Migration policy spokespeople for the Christian Democrats and Left Party also condemned the behaviour of Stockholm police, with the Christian Democrat MP Caroline Szyber calling it a "witch hunt".

National police spokesman Sören Clerton defended officers' methods, however, explaining police were simply following the mandate given to them by the government.

Activists, meanwhile, are tweeting to plot where the police are working on any given day.

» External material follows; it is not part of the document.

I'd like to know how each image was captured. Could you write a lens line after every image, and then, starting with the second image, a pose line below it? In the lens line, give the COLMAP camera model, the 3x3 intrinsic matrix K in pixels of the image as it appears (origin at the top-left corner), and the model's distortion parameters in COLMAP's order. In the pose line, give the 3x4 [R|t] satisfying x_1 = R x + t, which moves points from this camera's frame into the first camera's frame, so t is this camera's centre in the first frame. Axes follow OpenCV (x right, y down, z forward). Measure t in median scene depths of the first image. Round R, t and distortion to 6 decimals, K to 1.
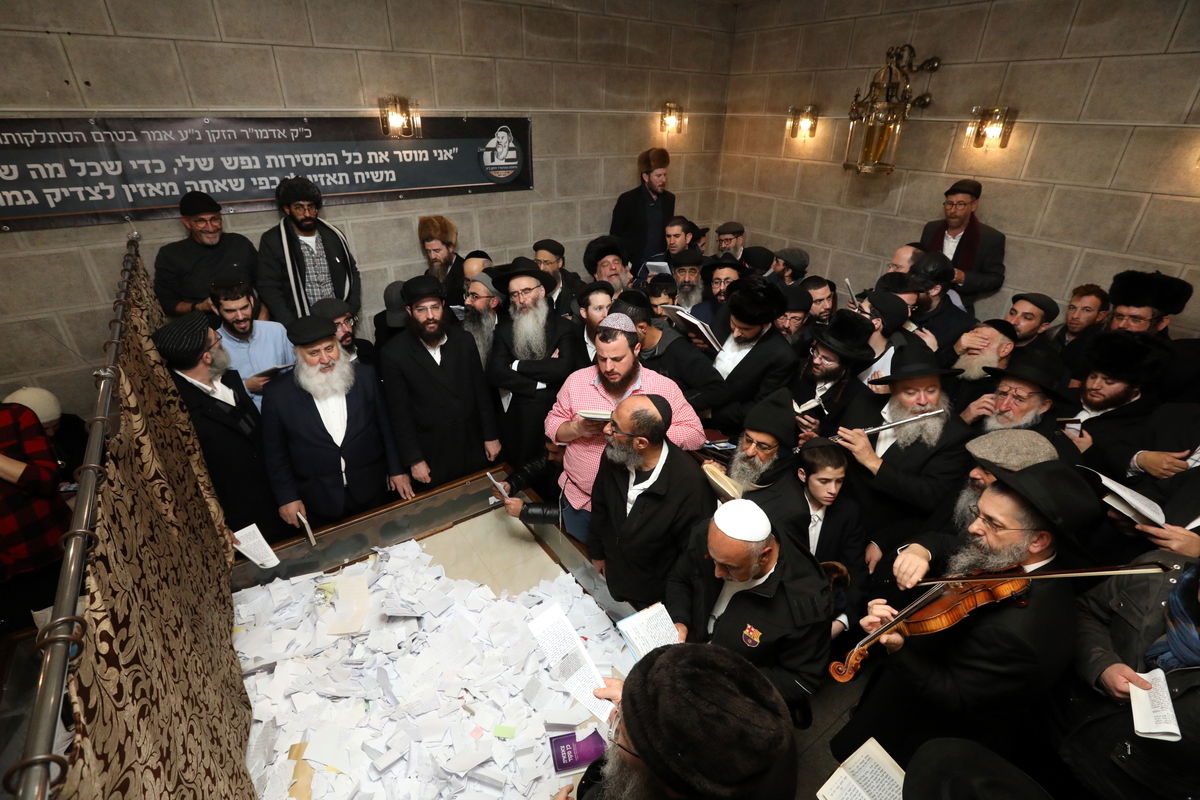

An informant network has also sprung up in other social media.

"Police at Högdalen tube station checking IDs, be warned," read one tweet last week.

Since 2008, police in Stockholm have doubled the number of forced deportations in recent years, apprehending 2,154 illegal immigrants last year, compared to 1,071 in 2008, according to the police's own statistics.

Ferm also pointed out that Swedish law allows police check only when there is a "well-grounded suspicion" that a person could be in Sweden illegally, and said a failure to respect the letter of the law would be paramount to racial profiling.

Her party has an at-times fraught relationship with the government, which invited the Greens to cooperate on migration issues to keep the anti-immigration Sweden Democrats out of the decision-making process in parliament.

Without the Greens, the right-of-centre coalition government would not have enough votes to legislate and the latest police actions have prompted her to question the government's priorities.

The police, meanwhile, have defended themselves by saying they are simply acting on the instruction of lawmakers.

"We're highly critical of the fact that the government has chosen to prioritize deportations and has given that mandate to police," Ferm told SVT.